In a penetrating essay on the life and work of Salvador Dalí, George Orwell observed the following about intellectual ambition: “It seems to be, if not the rule, at any rate distinctly common for an intellectual bent to be accompanied by a non-rational, even childish urge in the same direction.” Orwell was thinking mainly of artists and scientists, but I am sure he would have agreed that the same is true of politicians––that urges to hold office and curry favor with the crowd are often more explicable in terms of childish fancies of kings and courts than they are in terms of highbrow things like duty and virtue.
İlker Çatak, the German-Turkish director and screenwriter, is clearly aware of this idea, and in his latest film, The Teachers’ Lounge (Das Lehrerzimmer), he goes some way toward proving its validity.
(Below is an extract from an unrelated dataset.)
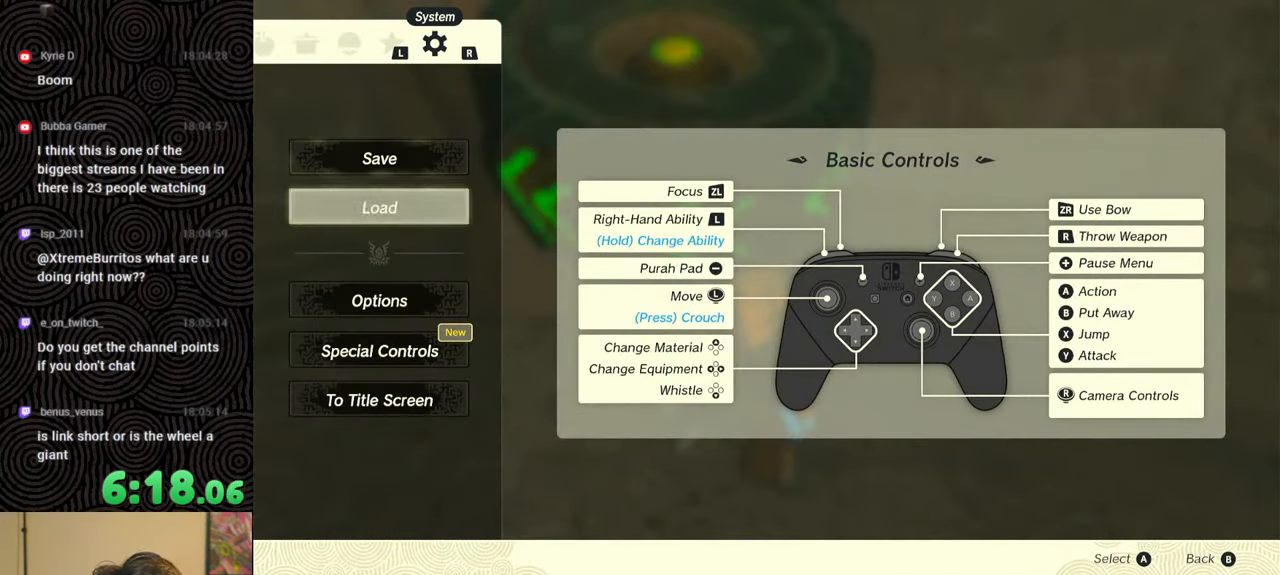
{"buttons": [], "left_stick": "center", "right_stick": "center", "events": []}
He presents, on the one hand, an engrossing scandal at a German high school; and, on the other, a political allegory in which the school is regarded not just as a state unto itself, but as one in the midst of civil war, complete with rebels, whistleblowers, and an unpopular ruling class. The effect is undeniably tense and thrilling, yet one wonders whether the point, which was so splendidly articulated by Jean Vigo in Zéro de conduite, is here stated as soundly and forcefully as it might have been.
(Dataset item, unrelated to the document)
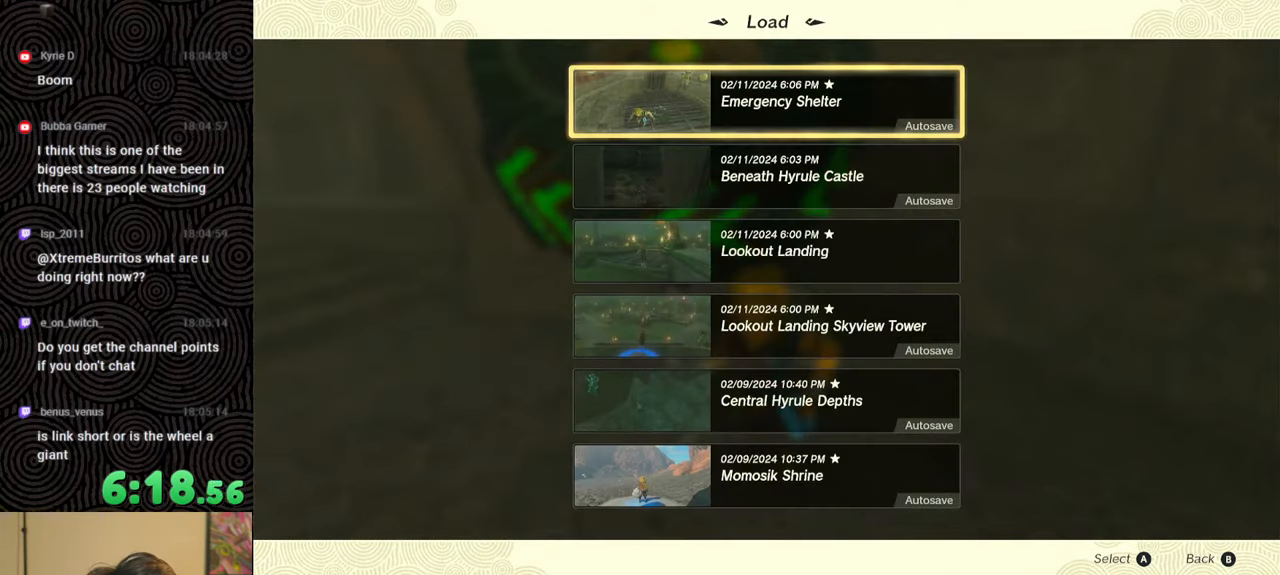
{"buttons": [], "left_stick": "center", "right_stick": "center", "events": []}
The story concerns a series of thefts that occur in an ordinary high school; the efforts of one teacher, Carla Nowak, to find the culprit; and the outrage that ensues when she accuses the school administrator, Ms. Kuhn. The idea for the film was apparently inspired by true events, though it is hard to tell just how much of the original story has made it onto the screen, since the external world is largely shut out and every detail has been made to fit the frenzied rhythms of Carla’s mind. Yet there is a discernible reality in the film owing to Leonie Benesch’s wonderful performance. As the proud but timid schoolteacher, she is entirely believable, and there is a mysterious, unpredictable self-consciousness to her demeanor, which, depending on one’s own state of mind, appears to foreshadow either a nervous breakdown or a fit of rage. This performance is supported by the equally brilliant Eva Löbau as the frequently rain-soaked Ms. Kuhn, and the young German actor Leonard Stettnisch as Ms. Kuhn’s cunning and desperate son, whose neutral expression has a kind of Kuleshovian utility.
In the end, one can imagine that most audiences will be quite happy with the moral but may balk at the suspicious ease with which the central conflict is resolved, and will be left wishing that the evidence against Ms. Kuhn, which implicates her beyond any reasonable doubt, had not been handled so clumsily; that dramatic convenience had not been privileged over reality itself; that the score, by Marvin Miller, had not been used mainly to resuscitate the editing; and, perhaps above all else, that Çatak had not been so enamored of his symbols, which, for all their soundness and consistency, are about as contrived as a Bond villain fingering an ivory chess set. Still, it is an admirable effort.
The Teachers’ Lounge is now in limited release.